**How to complete this task**
Where a line holds the word "hatte", copy that line from the data below.

**Data to process**
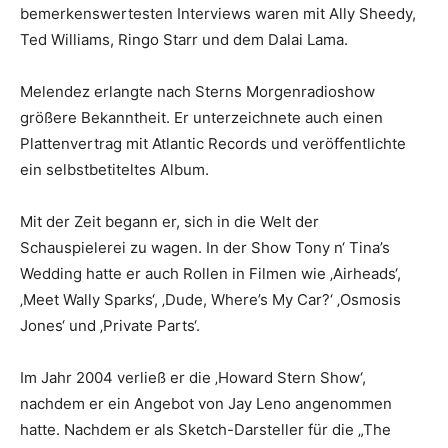
bemerkenswertesten Interviews waren mit Ally Sheedy,
Ted Williams, Ringo Starr und dem Dalai Lama.
Melendez erlangte nach Sterns Morgenradioshow
größere Bekanntheit. Er unterzeichnete auch einen
Plattenvertrag mit Atlantic Records und veröffentlichte
ein selbstbetiteltes Album.
Mit der Zeit begann er, sich in die Welt der
Schauspielerei zu wagen. In der Show Tony n‘ Tina’s
Wedding hatte er auch Rollen in Filmen wie ‚Airheads‘,
‚Meet Wally Sparks‘, ‚Dude, Where’s My Car?‘ ‚Osmosis
Jones‘ und ‚Private Parts‘.
Im Jahr 2004 verließ er die ‚Howard Stern Show‘,
nachdem er ein Angebot von Jay Leno angenommen
hatte. Nachdem er als Sketch-Darsteller für die „The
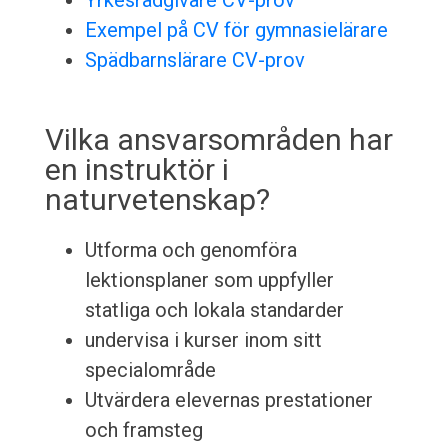
Yrkesrådgivare CV-prov
Exempel på CV för gymnasielärare
Spädbarnslärare CV-prov
Vilka ansvarsområden har
en instruktör i
naturvetenskap?
Utforma och genomföra
lektionsplaner som uppfyller
statliga och lokala standarder
undervisa i kurser inom sitt
specialområde
Utvärdera elevernas prestationer
och framsteg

**Output for this exercise**
Wedding hatte er auch Rollen in Filmen wie ‚Airheads‘,
hatte. Nachdem er als Sketch-Darsteller für die „The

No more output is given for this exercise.